Je remis le passeport à Mettetal, en le priant de le viser ; il le signa sans mot dire, en lut les nom et prénoms, le replia lentement, me le rendit, puis, me prenant dans ses bras, il me serra contre sa poitrine et me dit : « Vous êtes un brave garçon ; s’il a besoin de moi, je suis à sa disposition. » Aux initiales, il avait deviné, en bon policier qu’il était, que le passeport appartenait à Piétri. Il ajouta : « Dites-lui d’être très prudent ; il n’a rien à craindre de nous, mais on a donné ordre de l’arrêter. » Nous bavardâmes des événements de la veille, de ceux qui nous menaçaient, et, au cours de la causerie, je lui dis : « Qu’allez-vous faire ? » Il répondit : « Je ne sais trop ; mon préfet a été très aimable pour moi. » « Mon préfet », c’était Kératry. Je ne répliquai rien ; il me parut surpris et me demanda ce que je ferais à sa place.

* * *

## DESCRIPTION DE LA TÂCHE
Dressez la liste de tous les noms propres de personnes qui apparaissent dans le texte sur le passeport de Piétri, dans leur ordre d'apparition. Les enregistrements n'ont aucun lien avec le texte.

* * *

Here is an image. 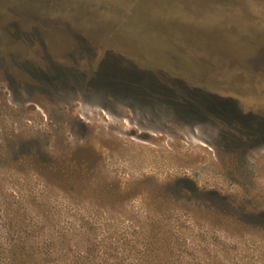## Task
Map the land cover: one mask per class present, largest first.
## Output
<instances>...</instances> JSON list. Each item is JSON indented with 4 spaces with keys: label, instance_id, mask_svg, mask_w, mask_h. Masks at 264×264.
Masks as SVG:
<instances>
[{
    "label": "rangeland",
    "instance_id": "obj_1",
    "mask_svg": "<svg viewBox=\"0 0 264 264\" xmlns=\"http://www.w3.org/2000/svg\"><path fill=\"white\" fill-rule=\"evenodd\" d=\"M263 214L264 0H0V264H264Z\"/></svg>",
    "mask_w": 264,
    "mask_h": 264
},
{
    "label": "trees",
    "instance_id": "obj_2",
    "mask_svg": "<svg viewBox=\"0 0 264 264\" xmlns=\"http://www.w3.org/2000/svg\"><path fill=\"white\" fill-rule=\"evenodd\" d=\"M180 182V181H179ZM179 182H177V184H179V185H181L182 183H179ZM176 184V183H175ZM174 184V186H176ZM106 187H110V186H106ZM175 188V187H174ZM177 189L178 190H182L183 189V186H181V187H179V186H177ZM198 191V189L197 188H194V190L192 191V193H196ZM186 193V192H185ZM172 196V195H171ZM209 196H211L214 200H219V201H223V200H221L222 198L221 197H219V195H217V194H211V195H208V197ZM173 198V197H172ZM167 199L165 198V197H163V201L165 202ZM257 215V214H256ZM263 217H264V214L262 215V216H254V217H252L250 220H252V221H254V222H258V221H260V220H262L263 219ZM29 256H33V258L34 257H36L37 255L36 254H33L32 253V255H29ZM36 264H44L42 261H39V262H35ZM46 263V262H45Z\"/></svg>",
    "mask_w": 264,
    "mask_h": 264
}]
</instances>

* * *

## RÉPONSE FINALE
Mettetal, Piétri, Kératry